» **Directions**
1: In the parenting blog below, say whether each statement agrees with it: (a) The writer once dreamed that a tornado struck and the children could not be found. (b) Parents are told to stay in contact with schools, teachers and emergency officials. (c) Parents are told to keep children from talking about disaster-related events. Answer each with yes or no and quote the words that decide it.
2: In the parenting blog below, who gets the picture credit?
3: Carry on the parenting blog below from its final sentence.

--- Document section ---

Wednesday, July 17, 2013

Protecting and Reassuring Children in Severe Storms and Natural Disasters

 
 

I can remember a frightening dream that I had when my children were small. It was really more of a nightmare. I dreamed that a tornado hit where we lived, and I was unable to find my children after frantically searching through the aftermath of the storm. Those kinds of dreams give one pause. I have always been fearful for the safety of my children and all of my family in the event severe storms or any natural disaster should strike.
When children hear on the news about tornadoes, hurricanes, earthquakes, and other kinds of natural disasters, they naturally become frightened. Children who have experienced such natural disasters themselves can become traumatized by the event and the destructive aftermath. Such events threaten their sense of security and normalcy.
Parents can better protect their children by knowing what to do and where to go if evacuation is necessary. Have a plan, and keep your children aware of what they need to do in the event of an emergency. Keep in touch with schools, teachers and emergency officials.
Parents can reassure children and help them cope if they have heard news reports of severe storms or any other natural disasters that took homes and lives, or if the children themselves have been traumatized by being in the path of such a natural disasters. Parents can remind children that they have an emergency plan in place that will help to better protect them. During a storm, or in the aftermath of one, remain calm.

Acknowledge and normalize their feelings and fears as being a normal reaction. Encourage them to talk about disaster-related events, and promote positive problem-solving and coping skills. Emphasize to the children their resiliency. That will help to bolster their confidence. It is also important to strengthen children’s friendships and family support network.

Picture credit: Laura Griffith

 



Sunday, July 14, 2013

What are the Lessons for Parents and Children in Light of the George Zimmerman Acquittal?

 
 
Much of America is shocked and outraged at the not guilty verdict for George Zimmeran for killing young Trayvon Martin. What lessons can be learned from this verdict? What can parents, particularly parents of black children, teach them?

--- Given information ---

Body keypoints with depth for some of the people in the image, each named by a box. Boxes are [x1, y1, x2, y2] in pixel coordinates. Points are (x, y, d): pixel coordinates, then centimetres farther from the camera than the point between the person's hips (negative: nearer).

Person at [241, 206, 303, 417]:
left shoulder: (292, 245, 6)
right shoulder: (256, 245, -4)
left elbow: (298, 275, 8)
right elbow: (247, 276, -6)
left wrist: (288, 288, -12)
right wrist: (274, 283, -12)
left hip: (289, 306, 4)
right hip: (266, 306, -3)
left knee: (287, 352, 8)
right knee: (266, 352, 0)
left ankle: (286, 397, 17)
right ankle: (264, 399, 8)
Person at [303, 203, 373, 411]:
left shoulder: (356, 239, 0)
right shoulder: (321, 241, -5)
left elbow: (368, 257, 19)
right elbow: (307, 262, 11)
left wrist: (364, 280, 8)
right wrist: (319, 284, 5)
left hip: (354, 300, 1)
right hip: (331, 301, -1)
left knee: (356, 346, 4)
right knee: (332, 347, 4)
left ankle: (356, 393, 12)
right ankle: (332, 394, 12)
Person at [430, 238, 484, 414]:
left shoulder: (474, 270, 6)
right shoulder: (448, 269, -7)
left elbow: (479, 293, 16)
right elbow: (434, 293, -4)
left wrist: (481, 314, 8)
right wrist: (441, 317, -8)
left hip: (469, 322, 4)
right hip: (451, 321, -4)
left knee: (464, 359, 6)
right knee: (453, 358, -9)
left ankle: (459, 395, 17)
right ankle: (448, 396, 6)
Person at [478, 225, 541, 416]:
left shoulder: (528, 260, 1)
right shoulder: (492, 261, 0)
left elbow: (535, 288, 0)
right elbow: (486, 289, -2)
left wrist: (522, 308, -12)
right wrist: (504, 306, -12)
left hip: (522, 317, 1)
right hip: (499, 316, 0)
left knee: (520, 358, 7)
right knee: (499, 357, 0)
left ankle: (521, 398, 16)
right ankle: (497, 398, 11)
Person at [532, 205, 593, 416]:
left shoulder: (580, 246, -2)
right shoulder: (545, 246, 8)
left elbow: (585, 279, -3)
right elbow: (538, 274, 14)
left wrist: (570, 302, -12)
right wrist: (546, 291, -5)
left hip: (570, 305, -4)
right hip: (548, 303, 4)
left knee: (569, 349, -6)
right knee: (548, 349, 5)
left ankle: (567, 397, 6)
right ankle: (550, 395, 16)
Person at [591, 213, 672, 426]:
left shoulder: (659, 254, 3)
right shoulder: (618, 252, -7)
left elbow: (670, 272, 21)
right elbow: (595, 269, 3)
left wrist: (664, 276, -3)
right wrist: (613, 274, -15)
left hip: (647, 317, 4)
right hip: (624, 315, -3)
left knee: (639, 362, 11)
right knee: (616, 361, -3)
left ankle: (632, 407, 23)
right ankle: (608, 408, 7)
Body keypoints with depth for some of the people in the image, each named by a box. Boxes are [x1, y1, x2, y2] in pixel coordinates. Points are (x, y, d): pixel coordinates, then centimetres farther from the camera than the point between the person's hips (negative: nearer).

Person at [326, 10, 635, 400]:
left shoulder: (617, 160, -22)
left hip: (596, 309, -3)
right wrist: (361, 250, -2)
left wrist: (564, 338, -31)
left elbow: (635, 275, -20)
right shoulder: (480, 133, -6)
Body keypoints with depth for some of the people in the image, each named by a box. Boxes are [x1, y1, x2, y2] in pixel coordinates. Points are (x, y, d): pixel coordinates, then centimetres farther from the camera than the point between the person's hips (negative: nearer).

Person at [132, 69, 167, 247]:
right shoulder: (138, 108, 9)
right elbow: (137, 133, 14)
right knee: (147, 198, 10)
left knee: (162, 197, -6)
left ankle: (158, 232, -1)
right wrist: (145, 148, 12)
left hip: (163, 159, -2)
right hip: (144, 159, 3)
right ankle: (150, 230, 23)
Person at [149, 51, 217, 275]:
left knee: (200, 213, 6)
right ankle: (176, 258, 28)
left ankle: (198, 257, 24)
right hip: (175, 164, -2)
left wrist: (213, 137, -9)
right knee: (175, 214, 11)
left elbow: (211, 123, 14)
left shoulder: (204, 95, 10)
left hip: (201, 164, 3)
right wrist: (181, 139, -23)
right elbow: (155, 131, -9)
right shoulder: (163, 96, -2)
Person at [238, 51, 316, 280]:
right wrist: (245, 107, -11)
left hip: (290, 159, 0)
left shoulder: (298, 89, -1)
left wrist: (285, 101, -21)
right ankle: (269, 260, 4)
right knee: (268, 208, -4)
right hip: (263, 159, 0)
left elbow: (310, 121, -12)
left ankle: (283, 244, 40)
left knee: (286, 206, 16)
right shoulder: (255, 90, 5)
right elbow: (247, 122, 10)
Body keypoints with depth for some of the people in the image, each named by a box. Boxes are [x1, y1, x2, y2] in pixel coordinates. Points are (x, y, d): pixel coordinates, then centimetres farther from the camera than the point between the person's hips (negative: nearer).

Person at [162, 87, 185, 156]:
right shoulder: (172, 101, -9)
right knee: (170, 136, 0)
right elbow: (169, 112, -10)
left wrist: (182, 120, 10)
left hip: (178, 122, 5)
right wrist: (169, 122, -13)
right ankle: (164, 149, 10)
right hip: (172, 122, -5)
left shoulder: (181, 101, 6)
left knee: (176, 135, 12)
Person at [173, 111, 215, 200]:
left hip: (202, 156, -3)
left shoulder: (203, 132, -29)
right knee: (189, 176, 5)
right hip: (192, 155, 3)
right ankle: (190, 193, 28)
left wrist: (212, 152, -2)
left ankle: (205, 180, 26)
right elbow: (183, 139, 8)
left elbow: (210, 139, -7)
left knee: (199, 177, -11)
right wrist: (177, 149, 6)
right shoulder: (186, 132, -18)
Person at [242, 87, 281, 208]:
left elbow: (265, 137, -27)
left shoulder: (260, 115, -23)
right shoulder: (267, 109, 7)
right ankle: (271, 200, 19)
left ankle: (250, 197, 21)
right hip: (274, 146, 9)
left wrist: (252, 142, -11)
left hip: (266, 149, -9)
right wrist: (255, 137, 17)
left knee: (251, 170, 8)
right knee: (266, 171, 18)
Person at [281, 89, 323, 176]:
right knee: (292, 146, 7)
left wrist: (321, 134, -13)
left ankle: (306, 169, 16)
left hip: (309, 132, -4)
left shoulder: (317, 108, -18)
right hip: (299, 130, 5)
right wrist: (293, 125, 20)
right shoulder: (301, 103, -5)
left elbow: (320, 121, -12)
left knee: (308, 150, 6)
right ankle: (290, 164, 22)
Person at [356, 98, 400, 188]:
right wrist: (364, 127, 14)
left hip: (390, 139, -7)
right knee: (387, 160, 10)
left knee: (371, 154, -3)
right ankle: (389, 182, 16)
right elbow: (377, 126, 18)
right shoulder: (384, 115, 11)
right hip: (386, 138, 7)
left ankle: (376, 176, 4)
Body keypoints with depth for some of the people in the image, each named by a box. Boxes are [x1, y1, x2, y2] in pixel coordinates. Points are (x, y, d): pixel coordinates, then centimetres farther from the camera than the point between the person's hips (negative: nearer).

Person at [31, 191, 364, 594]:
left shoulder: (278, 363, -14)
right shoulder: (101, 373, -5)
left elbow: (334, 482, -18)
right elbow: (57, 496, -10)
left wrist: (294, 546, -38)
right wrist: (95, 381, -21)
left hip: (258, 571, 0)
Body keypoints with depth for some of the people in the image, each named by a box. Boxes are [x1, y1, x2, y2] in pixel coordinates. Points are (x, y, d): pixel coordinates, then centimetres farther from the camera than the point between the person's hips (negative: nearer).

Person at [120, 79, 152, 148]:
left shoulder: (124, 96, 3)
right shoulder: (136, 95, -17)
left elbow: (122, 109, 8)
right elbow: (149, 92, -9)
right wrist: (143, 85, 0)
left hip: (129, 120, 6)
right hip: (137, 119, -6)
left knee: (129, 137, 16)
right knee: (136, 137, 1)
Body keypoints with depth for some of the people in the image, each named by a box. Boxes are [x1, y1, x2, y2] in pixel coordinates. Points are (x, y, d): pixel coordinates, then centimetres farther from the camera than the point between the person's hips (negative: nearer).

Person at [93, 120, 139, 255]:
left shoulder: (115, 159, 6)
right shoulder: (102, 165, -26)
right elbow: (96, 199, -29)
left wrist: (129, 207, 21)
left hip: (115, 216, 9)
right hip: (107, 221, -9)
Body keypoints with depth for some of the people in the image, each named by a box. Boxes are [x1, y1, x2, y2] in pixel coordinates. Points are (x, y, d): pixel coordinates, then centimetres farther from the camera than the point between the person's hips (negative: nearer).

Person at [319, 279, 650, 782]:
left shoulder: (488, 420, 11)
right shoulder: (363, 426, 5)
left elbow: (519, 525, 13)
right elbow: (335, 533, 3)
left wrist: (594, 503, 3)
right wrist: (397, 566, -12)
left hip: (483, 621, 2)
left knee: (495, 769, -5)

---

» **Answers for the tasks**
1:
(a) Yes: "I dreamed that a tornado hit where we lived, and I was unable to find my children"
(b) Yes: "Keep in touch with schools, teachers and emergency officials."
(c) No: "Encourage them to talk about disaster-related events"

2: Laura Griffith

3:
It is true that black Americans are freer now, considering the years of subjugation and discrimination. However, the Zimmerman acquittal in the death of a black teenager walking home with a bag of Skittles and an iced tea shows that America has a long way to go in the battle against racism. Despite the end of Jim Crow, it would seem that it is still socially, politically and legally acceptable to presume the guilt of nonwhite bodies. It would seem that Trayvon Martin was the one on trial rather than George Zimmerman.
W. E. B. Du Bois stated in The Souls of Black Folk, “It is a peculiar sensation, this double-consciousness, this sense of always looking at one's self through the eyes of others. . . . One feels his two-ness - an American, a Negro; two souls, two thoughts, two unreconciled strivings; two warring ideals in one dark body, whose dogged strength alone keeps it from being torn asunder.”
What are the lessons of this verdict for non-white children? We learn that it seems that black children may be destined to live their lives feeling the sense of two-ness and having to look at themselves through the eyes of others, as Du Bois eloquently referenced.We learn that black parents should understand that many white people view their children, whether they are honor students, volunteers, or athletes, as potentially menacing, and that all their activities - driving a car, shopping in a store, or even taking an evening stroll to the corner store for Skittles -should be viewed the same way as those white people with the guns. In other words, it seems that non white children should assume that white people will view them as inherently threatening and suspect. The Zimmerman verdict teaches that white people apparently can approach, incite, and initiate conflict with a black child, and that black child should not respond defensively in any form, because the white man with the gun has the right to stand his ground.

W.E.B. Dubois, have you just rolled over in your grave?